1. Heard on some radio news blurb that there were ten (10) survivors of the crash. I find that almost impossible to believe, but hope it is true.

2. Heard on Art Bell's Dremland program last night, that according to Jim Marrs, the NSA surveilance satellite is down again. He claimed the info came from a very good source of his.

-- Lurkess (Lurkess@Lurking.Net), January 31, 2000.


For a news "Black Out", there sure is a lot of headline info showing up.

Drudge, Yahoo, Fox and CNN all show it on their opening pages. No searches necessary.

Everything isn't a conspiricy. But then I'm just a government shill... (:O)

-- El Coyote (ElCoyote@Scout.com), January 31, 2000.



I saw it on CBS, NBC, ABC and Fox this morning and read about it in USA Today, WSJ, NY Times, and Wash. Post. This has to be the most poorly organized conspiracy in history. Better shape up, you government shills!

-- Roadus Runnerus (meep@meep.com), January 31, 2000.

Please pardon this crude cut and paste post. I gathered the follwoing article from a Kenyan website for the "Daily Nation." While there is no obvious y2k connection, I found the reference to the airbus' sophisticated computer technology intriguing.

http://www.Nationaudio.com/News/DailyNation/Today/News/.html News Monday, January 31, 2000 ---------------------------------------------------------------------- ----------

Airbuses were due to be replaced By KAPLICH BARSITO The worst accident in Kenya's aviation history involved a plane whose model was set to be gradually phased out by Kenya Airways.

The Airbus 310 which went down off the coast of Cote d'Ivore was part of a fleet to be replaced with new B767-300, Kenya Airways chairman Isaac Omolo Okero said.

Airbus 310 is an older model manufactured by Airbus Europe, a giant aircraft manufacturing firm based in Toulouse, France. It has a total of 182 seats, 150 of them Tourist Class and the rest Gold Club.

The twin-engine plane has five washroom facilities. It has a range of 8,670 kilometres.

The new models manufactured by Airbus, like A318 and A321, are said to be top-of-the range in aviation industry.

They are equipped, computer-guided aircraft that aim to save airlines millions of dollars and enhancing safety.

Consequently pilots can easily switch from an A318 to A321 without retraining.

Last year, Airbus beat Boeing to the market with its computer- laden "fly by wire" technology.

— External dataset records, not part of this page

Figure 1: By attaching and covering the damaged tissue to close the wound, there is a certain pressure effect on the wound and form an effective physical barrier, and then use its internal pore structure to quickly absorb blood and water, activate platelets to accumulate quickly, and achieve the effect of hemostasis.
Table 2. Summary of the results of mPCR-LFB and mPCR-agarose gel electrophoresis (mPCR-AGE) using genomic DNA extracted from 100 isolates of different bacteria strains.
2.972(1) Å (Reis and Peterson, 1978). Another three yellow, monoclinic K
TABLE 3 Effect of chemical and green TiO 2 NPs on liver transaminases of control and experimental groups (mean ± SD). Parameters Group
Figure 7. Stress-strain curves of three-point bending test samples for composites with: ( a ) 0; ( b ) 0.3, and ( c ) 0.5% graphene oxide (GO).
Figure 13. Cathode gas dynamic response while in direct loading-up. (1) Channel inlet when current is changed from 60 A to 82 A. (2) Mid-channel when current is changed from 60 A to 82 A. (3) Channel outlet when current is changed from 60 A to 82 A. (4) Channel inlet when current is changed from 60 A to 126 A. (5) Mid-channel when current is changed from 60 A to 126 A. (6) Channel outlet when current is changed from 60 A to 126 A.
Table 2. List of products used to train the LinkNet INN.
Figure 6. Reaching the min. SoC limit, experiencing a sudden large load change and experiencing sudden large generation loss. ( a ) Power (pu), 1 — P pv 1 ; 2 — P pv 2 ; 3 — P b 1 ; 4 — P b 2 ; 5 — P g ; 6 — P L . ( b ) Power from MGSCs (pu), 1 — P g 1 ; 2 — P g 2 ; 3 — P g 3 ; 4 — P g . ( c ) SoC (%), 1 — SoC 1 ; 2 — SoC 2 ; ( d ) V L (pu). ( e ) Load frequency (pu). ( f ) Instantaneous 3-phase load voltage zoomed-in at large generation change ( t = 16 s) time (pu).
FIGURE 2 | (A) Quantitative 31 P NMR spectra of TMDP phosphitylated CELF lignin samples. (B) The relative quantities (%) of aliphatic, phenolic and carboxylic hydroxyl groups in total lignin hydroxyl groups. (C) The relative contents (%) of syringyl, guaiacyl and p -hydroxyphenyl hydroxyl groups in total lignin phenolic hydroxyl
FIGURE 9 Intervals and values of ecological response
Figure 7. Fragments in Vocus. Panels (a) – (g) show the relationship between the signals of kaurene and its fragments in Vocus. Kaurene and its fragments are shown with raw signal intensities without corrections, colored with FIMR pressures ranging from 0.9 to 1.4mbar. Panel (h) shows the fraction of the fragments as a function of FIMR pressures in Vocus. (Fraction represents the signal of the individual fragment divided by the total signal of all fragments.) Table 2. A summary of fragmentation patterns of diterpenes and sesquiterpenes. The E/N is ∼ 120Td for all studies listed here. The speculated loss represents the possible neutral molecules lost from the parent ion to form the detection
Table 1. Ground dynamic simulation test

The Kenya Airways board was expected to announce this week the details of a new programme approved last week on the replacement of the Airbus 310 fleet.

According to a report in this week's The EastAfrican, the new development is part of a major investment programme estimated at $570 million to be spread over five years.

It will add to KA's fleet as the airline business grows and older aircraft are replaced.

The national carrier says that after a process that took two years, the airline selected Boeing B767-300 to improve its fleet.

"The process has been thorough and carried out in a totally professional manner," said the chairman of the sub-committee which oversees the fleet planning activity, Mr Titus Naikuni.

The Boeing 737-300 aircraft which the airline bought over the past three years will be augmented by the new long range version, the Boeing 737-700, for regional operations.